◆ What needs to be done ◆
Give a verbatim copy of the data, leaving the pictures out.

◆ Input records ◆
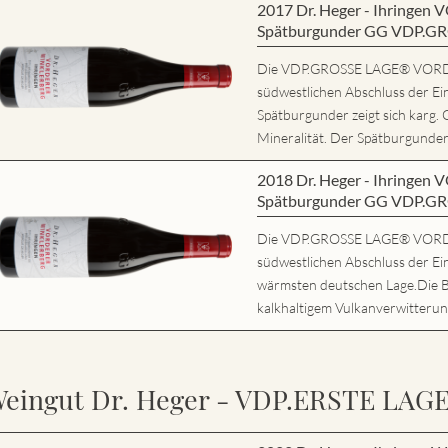
2017 Dr. Heger - Ihring
Spätburgunder GG VDP.G
Die VDP.GROSSE LAGE® VORD
südwestlichen Abschluss der Ei
Spätburgunder zeigt sich karg. 
Mineralität. Der Spätburgunder 
2018 Dr. Heger - Ihring
Spätburgunder GG VDP.G
Die VDP.GROSSE LAGE® VORD
südwestlichen Abschluss der Ein
wärmsten deutschen Lage.Die 
kalkhaltigem Vulkanverwitterung
eingut Dr. Heger - VDP.ERSTE LAG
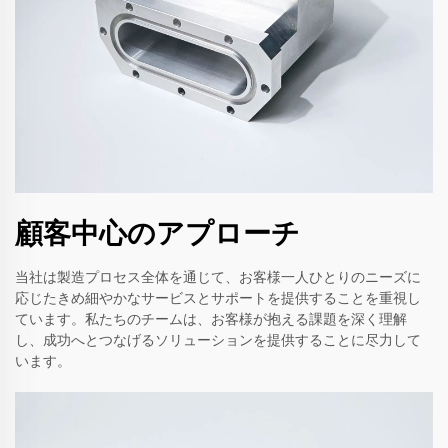
顧客中心のアプローチ
当社は製造プロセス全体を通じて、お客様一人ひとりのニーズに
応じたきめ細やかなサービスとサポートを提供することを重視し
ています。私たちのチームは、お客様が抱える課題を深く理解
し、成功へとつなげるソリューションを提供することに尽力して
います。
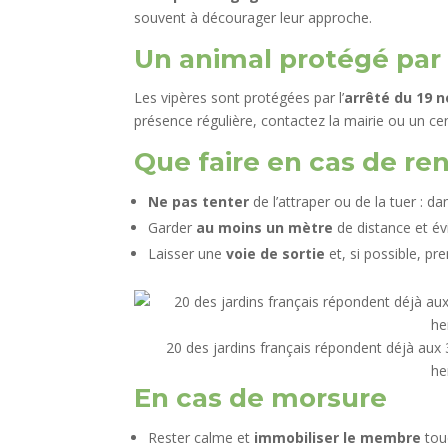
souvent à décourager leur approche.
Un animal protégé par l
Les vipères sont protégées par l’
arrêté du 19 
présence régulière, contactez la mairie ou un c
Que faire en cas de re
Ne pas tenter
de l’attraper ou de la tuer : da
Garder
au moins un mètre
de distance et év
Laisser une
voie de sortie
et, si possible, pr
20 des jardins français répondent déjà aux 3
he
En cas de morsure
Rester calme et
immobiliser le membre
tou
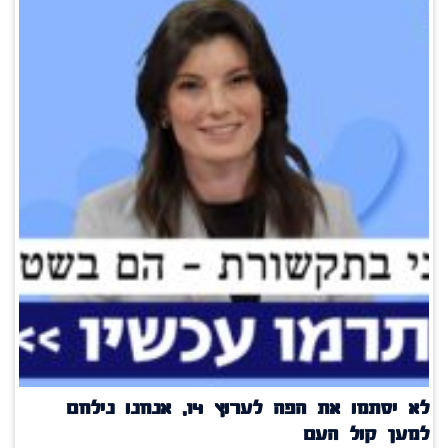
לא יסתמו את הפה לערוץ 14, אנחנו נילחם
למען קול העם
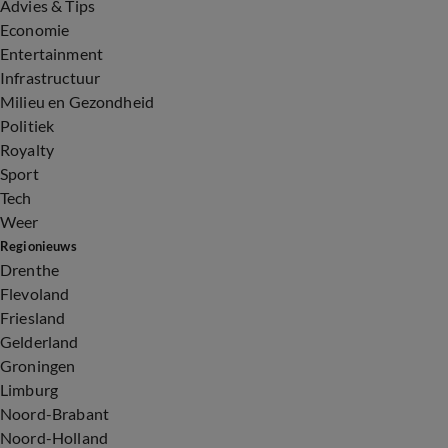
Advies & Tips
Economie
Entertainment
Infrastructuur
Milieu en Gezondheid
Politiek
Royalty
Sport
Tech
Weer
Regionieuws
Drenthe
Flevoland
Friesland
Gelderland
Groningen
Limburg
Noord-Brabant
Noord-Holland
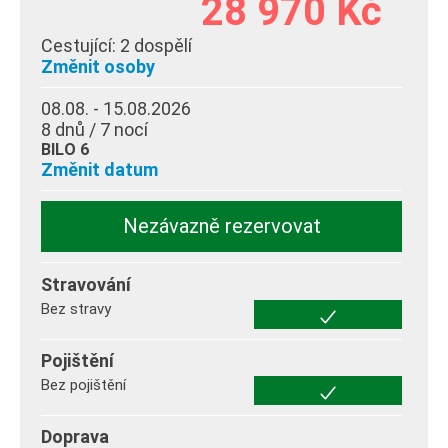
28 970 Kč
Cestující:
2 dospělí
Změnit osoby
08.08. - 15.08.2026
8 dnů / 7 nocí
BILO 6
Změnit datum
Nezávazně rezervovat
Stravování
Bez stravy
Pojištění
Bez pojištění
Doprava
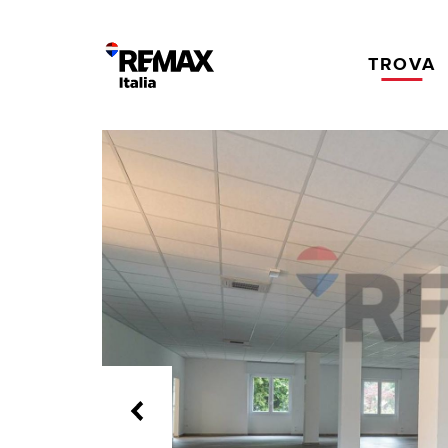
TROVA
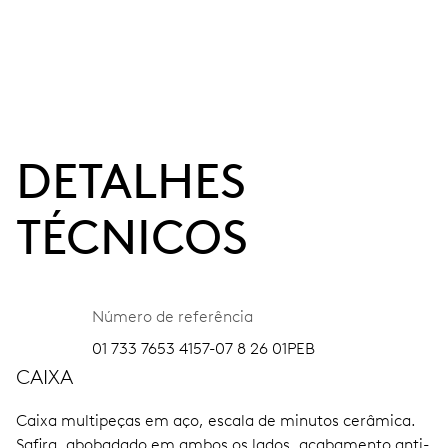
DETALHES
TÉCNICOS
Número de referência
01 733 7653 4157-07 8 26 01PEB
CAIXA
Caixa multipeças em aço, escala de minutos cerâmica.
Safira, abobadado em ambos os lados, acabamento anti-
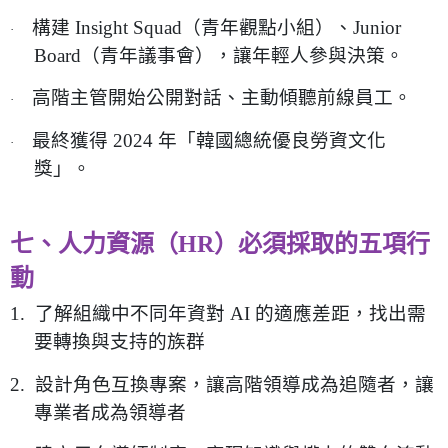
構建
Insight Squad
（青年觀點小組）、
Junior
·
Board
（青年議事會），讓年輕人參與決策。
高階主管開始公開對話、主動傾聽前線員工。
·
最終獲得
2024
年「韓國總統優良勞資文化
·
獎」。
七、人力資源（
HR
）必須採取的五項行
動
1.
了解組織中不同年資對
AI
的適應差距，找出需
要轉換與支持的族群
2.
設計角色互換專案，讓高階領導成為追隨者，讓
專業者成為領導者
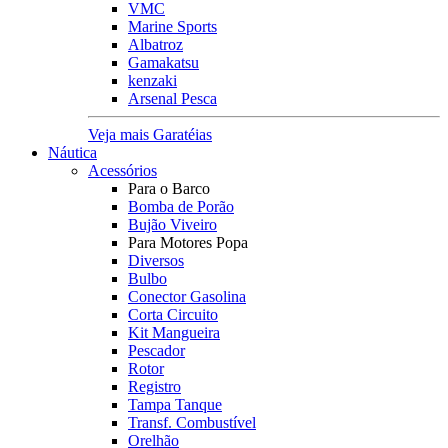
VMC
Marine Sports
Albatroz
Gamakatsu
kenzaki
Arsenal Pesca
Veja mais Garatéias
Náutica
Acessórios
Para o Barco
Bomba de Porão
Bujão Viveiro
Para Motores Popa
Diversos
Bulbo
Conector Gasolina
Corta Circuito
Kit Mangueira
Pescador
Rotor
Registro
Tampa Tanque
Transf. Combustível
Orelhão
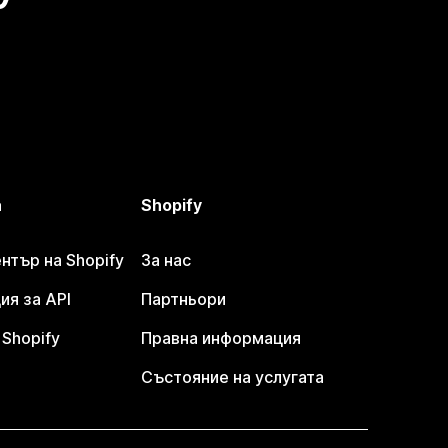
а
Shopify
тър на Shopify
За нас
я за API
Партньори
Shopify
Правна информация
Състояние на услугата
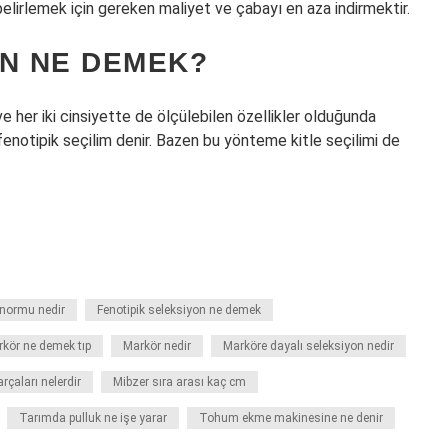
ği belirlemek için gereken maliyet ve çabayı en aza indirmektir.
ON NE DEMEK?
 her iki cinsiyette de ölçülebilen özellikler olduğunda
fenotipik seçilim denir. Bazen bu yönteme kitle seçilimi de
normu nedir
Fenotipik seleksiyon ne demek
kör ne demek tıp
Markör nedir
Marköre dayalı seleksiyon nedir
rçaları nelerdir
Mibzer sıra arası kaç cm
Tarımda pulluk ne işe yarar
Tohum ekme makinesine ne denir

◆ Task output ◆
2017 Dr. Heger - Ihring
Spätburgunder GG VDP.G
Die VDP.GROSSE LAGE® VORD
südwestlichen Abschluss der Ei
Spätburgunder zeigt sich karg. 
Mineralität. Der Spätburgunder 
2018 Dr. Heger - Ihring
Spätburgunder GG VDP.G
Die VDP.GROSSE LAGE® VORD
südwestlichen Abschluss der Ein
wärmsten deutschen Lage.Die 
kalkhaltigem Vulkanverwitterung
eingut Dr. Heger - VDP.ERSTE LAG
顧客中心のアプローチ
当社は製造プロセス全体を通じて、お客様一人ひとりのニーズに
応じたきめ細やかなサービスとサポートを提供することを重視し
ています。私たちのチームは、お客様が抱える課題を深く理解
し、成功へとつなげるソリューションを提供することに尽力して
います。
souvent à décourager leur approche.
Un animal protégé par l
Les vipères sont protégées par l’
arrêté du 19 
présence régulière, contactez la mairie ou un c
Que faire en cas de re
Ne pas tenter
de l’attraper ou de la tuer : da
Garder
au moins un mètre
de distance et év
Laisser une
voie de sortie
et, si possible, pr
20 des jardins français répondent déjà aux 3
he
En cas de morsure
Rester calme et
immobiliser le membre
tou
לא יסתמו את הפה לערוץ 14, אנחנו נילחם
למען קול העם
Advies & Tips
Economie
Entertainment
Infrastructuur
Milieu en Gezondheid
Politiek
Royalty
Sport
Tech
Weer
Regionieuws
Drenthe
Flevoland
Friesland
Gelderland
Groningen
Limburg
Noord-Brabant
Noord-Holland
28 970 Kč
Cestující:
2 dospělí
Změnit osoby
08.08. - 15.08.2026
8 dnů / 7 nocí
BILO 6
Změnit datum
Nezávazně rezervovat
Stravování
Bez stravy
Pojištění
Bez pojištění
Doprava
TROVA
DETALHES
TÉCNICOS
Número de referência
01 733 7653 4157-07 8 26 01PEB
CAIXA
Caixa multipeças em aço, escala de minutos cerâmica.
Safira, abobadado em ambos os lados, acabamento anti-
構建
Insight Squad
（青年觀點小組）、
Junior
·
Board
（青年議事會），讓年輕人參與決策。
高階主管開始公開對話、主動傾聽前線員工。
·
最終獲得
2024
年「韓國總統優良勞資文化
·
獎」。
七、人力資源（
HR
）必須採取的五項行
動
1.
了解組織中不同年資對
AI
的適應差距，找出需
要轉換與支持的族群
2.
設計角色互換專案，讓高階領導成為追隨者，讓
專業者成為領導者
VMC
Marine Sports
Albatroz
Gamakatsu
kenzaki
Arsenal Pesca
Veja mais Garatéias
Náutica
Acessórios
Para o Barco
Bomba de Porão
Bujão Viveiro
Para Motores Popa
Diversos
Bulbo
Conector Gasolina
Corta Circuito
Kit Mangueira
Pescador
Rotor
Registro
Tampa Tanque
Transf. Combustível
Orelhão
а
Shopify
тър на Shopify
За нас
я за API
Партньори
Shopify
Правна информация
Състояние на услугата
ği belirlemek için gereken maliyet ve çabayı en aza indirmektir.
ON NE DEMEK?
 her iki cinsiyette de ölçülebilen özellikler olduğunda
fenotipik seçilim denir. Bazen bu yönteme kitle seçilimi de
normu nedir
Fenotipik seleksiyon ne demek
kör ne demek tıp
Markör nedir
Marköre dayalı seleksiyon nedir
rçaları nelerdir
Mibzer sıra arası kaç cm
Tarımda pulluk ne işe yarar
Tohum ekme makinesine ne denir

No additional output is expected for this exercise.